Les recherches récentes confirment que les expressions affectives et émotionnelles influencent les émotions, la cognition et les comportements d’autrui, et favorisent l’affiliation ou au contraire une certaine distanciation (Ashkanasy & Dorris, 2017; Kashima et al., 2020).

⚙️ Un tournant vers plus de “sensible”, “émotionnel” ou “affectif” (Clough et Halley, 2007) s’est opéré dans les sciences humaines et sociales depuis quelques dizaines d’années.
–> Il est régulièrement qualifié de “révolution affective” (Sander & Scherer, 2019) dans les années 80, succédant à une autre “révolution”, dite “cognitive”, dans les années 60 (Haidt, 2007).

☀️ Récemment, Dukes et al. (2021) dans leur article “The Rise of Affectivism” ont ainsi questionné “l’impact de plus en plus reconnu des phénomènes affectifs a-t-il inauguré une nouvelle ère, l’ère de l’affectivisme ?”
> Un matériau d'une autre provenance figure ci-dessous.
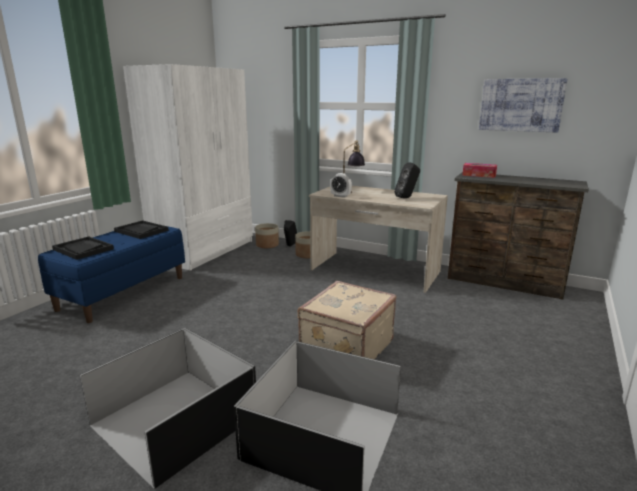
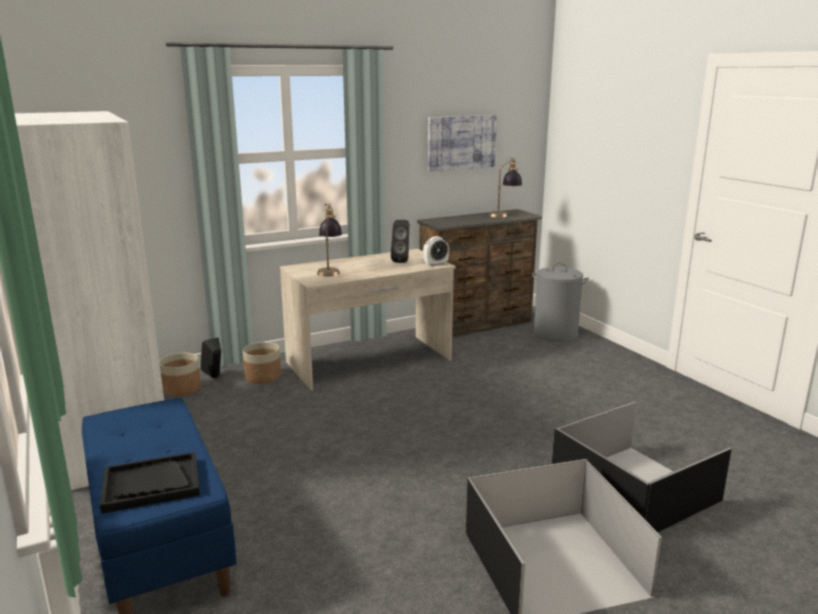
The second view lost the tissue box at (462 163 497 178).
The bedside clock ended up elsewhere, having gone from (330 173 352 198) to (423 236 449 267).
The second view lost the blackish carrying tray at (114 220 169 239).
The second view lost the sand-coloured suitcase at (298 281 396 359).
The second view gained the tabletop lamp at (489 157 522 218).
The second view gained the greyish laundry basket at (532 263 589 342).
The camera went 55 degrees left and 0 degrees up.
Ils expliquent ainsi que de nombreux domaines de recherche et de pratique incluent depuis peu une compréhension affective dans leurs analyses et actions.
• Les chercheurs en droit prennent plus en considération le rôle des processus affectifs dans les prises de décisions juridiques, et reconnaissent que les lois et les règles juridiques reflètent et créent des “scripts culturels” sur la façon dont les gens doivent “sentir” et se sentir.
• Dans la recherche en éducation, les liens entre le bien-être et l’éducation sont de plus en plus confirmés, ce qui entraîne des changements de politique éducative, et l’augmentation continue du nombre de programmes d’apprentissage socio-émotionnel.
• En ce qui concerne le changement climatique, les chercheurs ont compris l’importance des processus affectifs pour signaler l’urgence de la situation, et pour s’engager dans des actions correctives collectives, à la fois pour les citoyens privés, les organisations gouvernementales et non-gouvernementales.

“S’il reviendra in fine aux historiens des sciences de déterminer si une nouvelle ère s’est ouverte ou non, compte tenu de l’impact indéniable des sciences affectives sur nos modèles de cerveau, de pensée et de comportement, il semble pertinent de se demander aujourd’hui si nous sommes à l’ère de l’affectivisme” (Dukes et al., 2021, p. 819).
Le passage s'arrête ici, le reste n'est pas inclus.